Shape maps

We’ve done maps based on points before, now it’s time to stretch out d3 projection skills a little bit further!

Data format: GeoJSON

Generally we use d3.csv to read in our data, because… our data is a CSV, of course. This time we’re going to be using JSON, and (surprise!) d3 supports that with d3.json.

Open example in new window

<script>
d3.json("/tutorials/assets/data/gz_2010_us_050_00_5m.json", function(error, data) {
  console.log(data);
});
</script>

Open example in new window

If you look at the console, you can see it has two keys:

  • type, which is set to "FeatureCollection"
  • features, which is an array with around 3000… things in it.

Each of those features has its own attributes, and some of those attributes have their own sub-attributes, and who knows, maybe it goes on forever and ever? Don’t sweat it, though, we’ve got this covered!
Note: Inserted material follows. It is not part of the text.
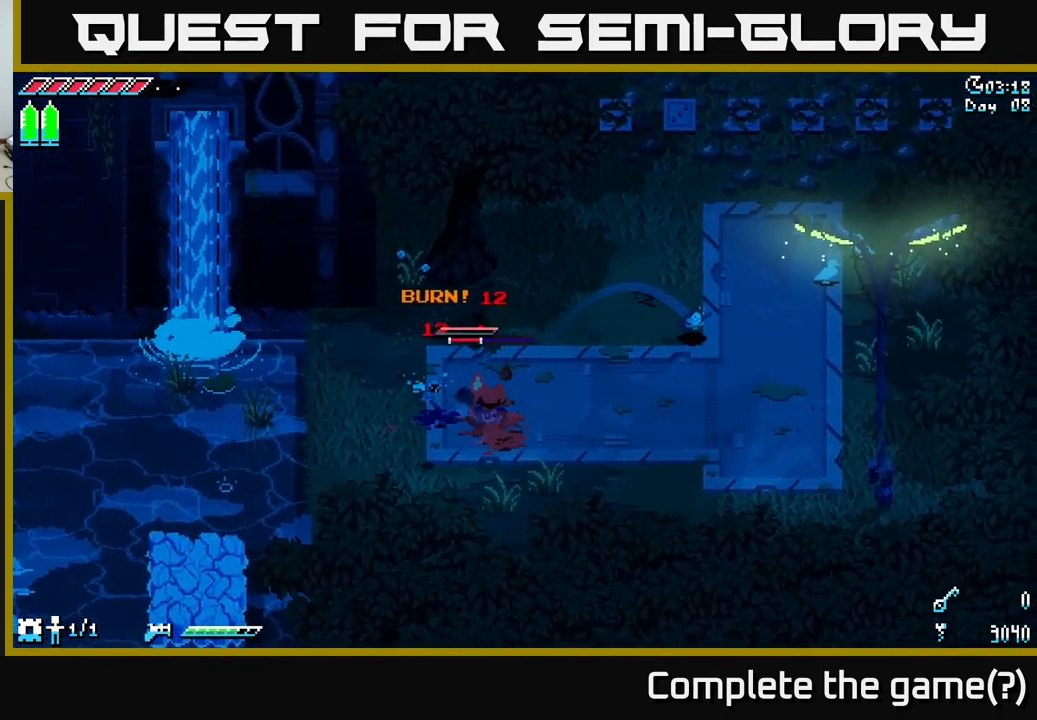
{"buttons": [], "left_stick": "down-right", "right_stick": "center", "events": [[116, "left_stick", "center"], [283, "R2", "down"], [283, "left_stick", "right"], [350, "R2", "up"], [400, "left_stick", "down-right"]]}
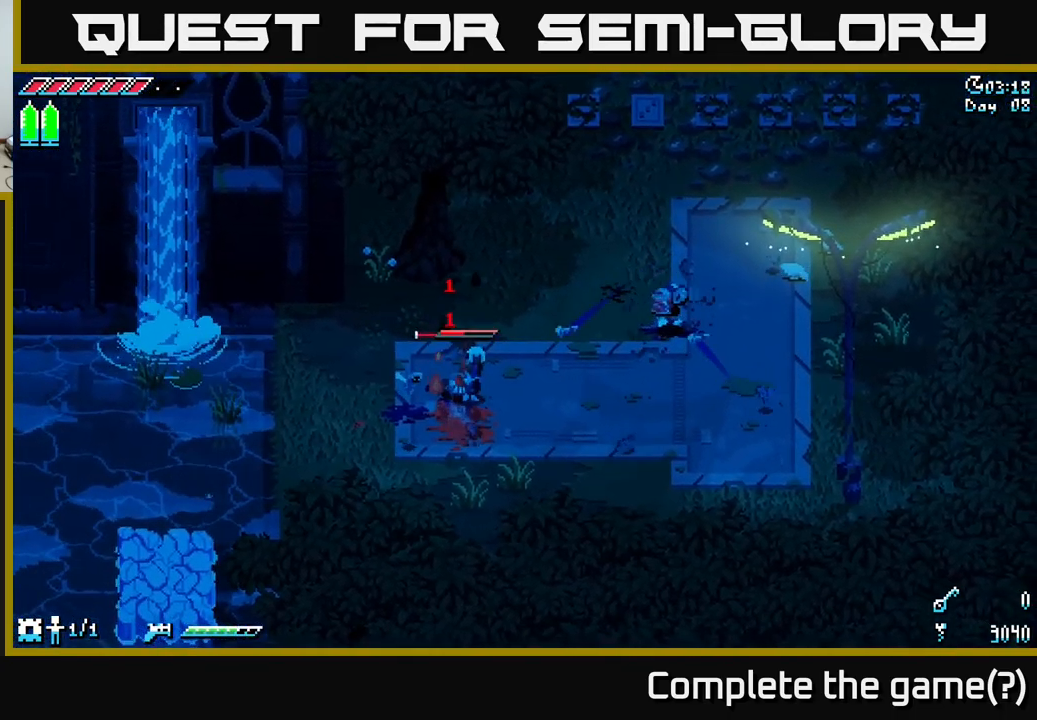
{"buttons": [], "left_stick": "left", "right_stick": "center", "events": [[50, "left_stick", "right"], [383, "left_stick", "center"], [450, "left_stick", "left"]]}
This is a specific kind of JSON called GeoJSON. It’s the exact same thing as JSON, just formatted in a specific way. For example, from http://geojson.org/:

{
  "type": "Feature",
  "geometry": {
    "type": "Point",
    "coordinates": [125.6, 10.1]
  },
  "properties": {
    "name": "Dinagat Islands"
  }
}

Every single GeoJSON document will be formatted in the exact(-ish) same way, typically a FeatureCollection with a bunch of Features inside of it, and each of those features has geometry (the geography of the feature) and properties (the data attached to the feature). What we have now is

  • FeatureCollection of all of the counties in the USA
  • Each county is a Feature
  • Each county’s boundaries is inside of geometry, usually a MultiPolygon
  • Each country’s data set - its name, area, etc - is stored inside of properties

It might be easier if you take a little while to play around with creating your own GeoJSON! I highly highly recommend hopping on over http://geojson.io/, which allows you to build your own GeoJSON.

Back to our code

Pulling out the counties

First, let’s take out all of the counties into their own variable. Since we have a FeatureCollection, all of the counties are inside of the features key of our data.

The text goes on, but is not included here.